7. The method of claim 6, wherein the fusing the foreground image and the stylized background image and loading the at least one dynamic effect to obtain the current frame processed image further comprises:

and carrying out fusion processing and integral tone processing on the foreground image and the background image subjected to the formatting processing, and loading the at least one dynamic effect to obtain an image subjected to current frame processing.

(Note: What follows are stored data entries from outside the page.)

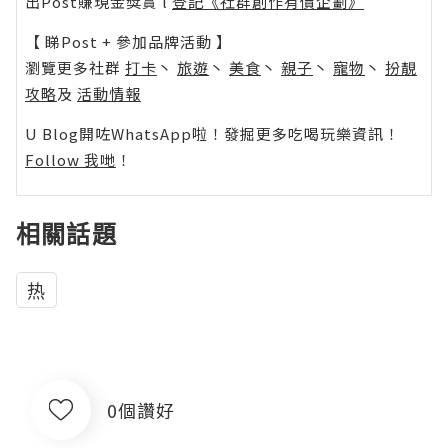
出Post賺現金獎賞 l
登記《社群創作有價企劃》
【 睇Post + 參加品牌活動 】
瀏覽更多社群
打卡
丶
旅遊
丶
美食
丶
親子
丶
寵物
丶
扮靚
攻略
及
活動情報
U Blog開咗WhatsApp啦！發掘更多吃喝玩樂資訊！
Follow 我哋
！
相關話題
热
0個讚好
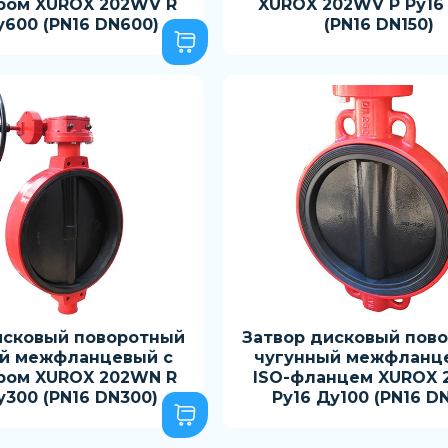
ром XUROX 202WV R
XUROX 202WV P Ру16
у600 (PN16 DN600)
(PN16 DN150)
исковый поворотный
Затвор дисковый пов
й межфланцевый с
чугунный межфланц
ром XUROX 202WN R
ISO-фланцем XUROX
у300 (PN16 DN300)
Ру16 Ду100 (PN16 D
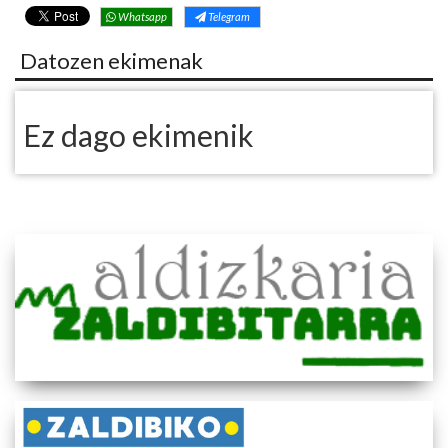
Whatsapp
Telegram
Datozen ekimenak
Ez dago ekimenik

8. The method of claim 7, wherein said displaying said processed video data further comprises: displaying the processed video data in real time;

9. The method of claim 8, wherein uploading the processed video data to a cloud server further comprises:

10. The method of claim 8, wherein uploading the processed video data to a cloud server further comprises:

11. The method of claim 8, wherein uploading the processed video data to a cloud server further comprises:

12. A video data real-time processing device, comprising:

the extraction module is suitable for acquiring input information of an external input source and extracting at least one information element from the input information; the input information is music; the at least one information element includes: amplitude, frequency, and/or timbre;

the generating module is suitable for generating at least one dynamic effect to be loaded according to the at least one information element;

the loading module is suitable for loading the at least one dynamic effect in the current frame image to obtain an image after the current frame is processed;

the display module is suitable for displaying the processed video data;

the generation module is further adapted to:

13. The apparatus of claim 12, wherein a specific object is included in the current frame image;

the device further comprises:

14. The apparatus of claim 12 or 13, wherein the apparatus further comprises:

and the segmentation module is suitable for carrying out scene segmentation processing on the current frame image to obtain a foreground image aiming at a specific object.

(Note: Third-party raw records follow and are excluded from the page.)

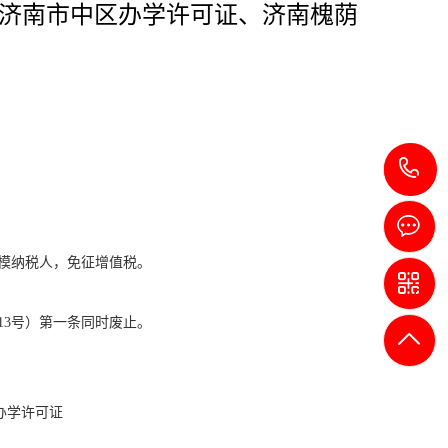
济南市中区办学许可证、济南槐荫
小规模纳税人，免征增值税。
13号）第一条同时废止。
办学许可证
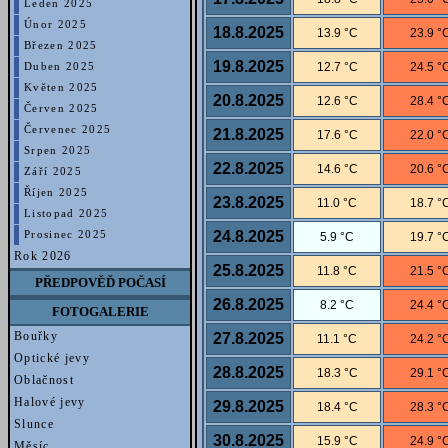
Leden 2025
Únor 2025
18.8.2025
13.9 °C
23.9 °
Březen 2025
19.8.2025
12.7 °C
24.5 °
Duben 2025
Květen 2025
20.8.2025
12.6 °C
28.4 °
Červen 2025
Červenec 2025
21.8.2025
17.6 °C
22.0 °
Srpen 2025
22.8.2025
14.6 °C
20.6 °
Září 2025
Říjen 2025
23.8.2025
11.0 °C
18.7 °
Listopad 2025
24.8.2025
Prosinec 2025
5.9 °C
19.7 °
Rok 2026
25.8.2025
11.8 °C
21.5 °
PŘEDPOVĚĎ POČASÍ
26.8.2025
8.2 °C
24.4 °
FOTOGALERIE
Bouřky
27.8.2025
11.1 °C
24.2 °
Optické jevy
28.8.2025
18.3 °C
29.1 °
Oblačnost
Halové jevy
29.8.2025
18.4 °C
28.3 °
Slunce
30.8.2025
15.9 °C
24.9 °
Měsíc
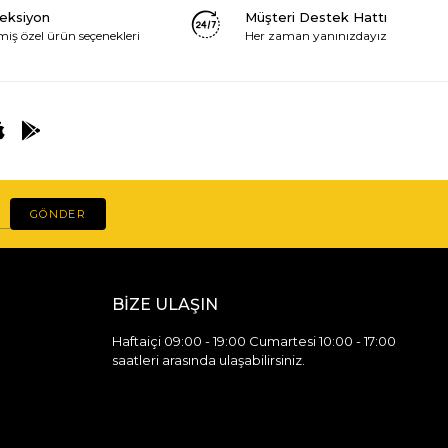
leksiyon
Müşteri Destek Hattı
miş özel ürün seçenekleri
Her zaman yanınızdayız
GÖNDER
BİZE ULAŞIN
Haftaiçi 09:00 - 19:00 Cumartesi 10:00 - 17:00
saatleri arasında ulaşabilirsiniz.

15. The apparatus of claim 14, wherein the apparatus further comprises:

the stylizing module is suitable for stylizing the background image according to the at least one information element; the background image is a background image or a preset background image obtained by performing scene segmentation processing on the current frame image.

16. The apparatus of claim 15, wherein the input information is music; the at least one information element includes: amplitude, frequency, and/or timbre;

the stylization module is further adapted to:

selecting a change mode for stylizing the background image according to the values of the amplitude, the frequency and/or the tone; wherein, the selected change mode is different according to the values of the amplitude, the frequency and/or the tone; and performing stylization processing on the background image by using the change mode.

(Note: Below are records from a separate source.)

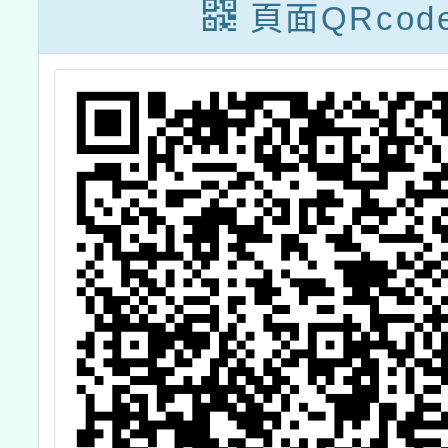
語文分團「臺灣
頁面QRcod
台語認證增能推
廣課程」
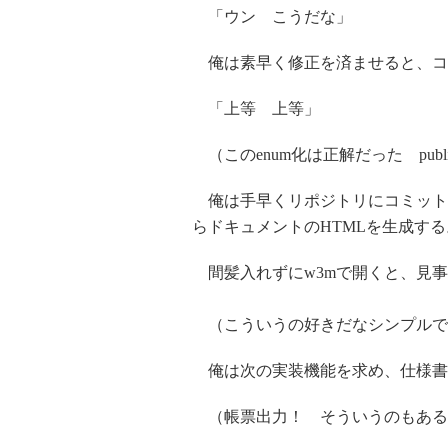
「ウン こうだな」
俺は素早く修正を済ませると、コ
「上等 上等」
（このenum化は正解だった public
俺は手早くリポジトリにコミット
らドキュメントのHTMLを生成する
間髪入れずにw3mで開くと、見事
（こういうの好きだなシンプルで 
俺は次の実装機能を求め、仕様書
（帳票出力！ そういうのもある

17. The apparatus of claim 15 or 16, wherein the loading module is further adapted to:

18. The apparatus of claim 17, wherein the loading module is further adapted to:

19. The apparatus of claim 18, wherein the display module is further adapted to: displaying the processed video data in real time;

the device further comprises:

20. The apparatus of claim 19, wherein the upload module is further adapted to:

21. The apparatus of claim 19, wherein the upload module is further adapted to:

22. The apparatus of claim 19, wherein the upload module is further adapted to:

23. A computing device, comprising: the system comprises a processor, a memory, a communication interface and a communication bus, wherein the processor, the memory and the communication interface complete mutual communication through the communication bus;

the memory is used for storing at least one executable instruction, and the executable instruction causes the processor to execute the operation corresponding to the video data real-time processing method according to any one of claims 1-11.

24. A computer storage medium having stored therein at least one executable instruction for causing the processor to perform operations corresponding to the video data real-time processing method according to any one of claims 1 to 11.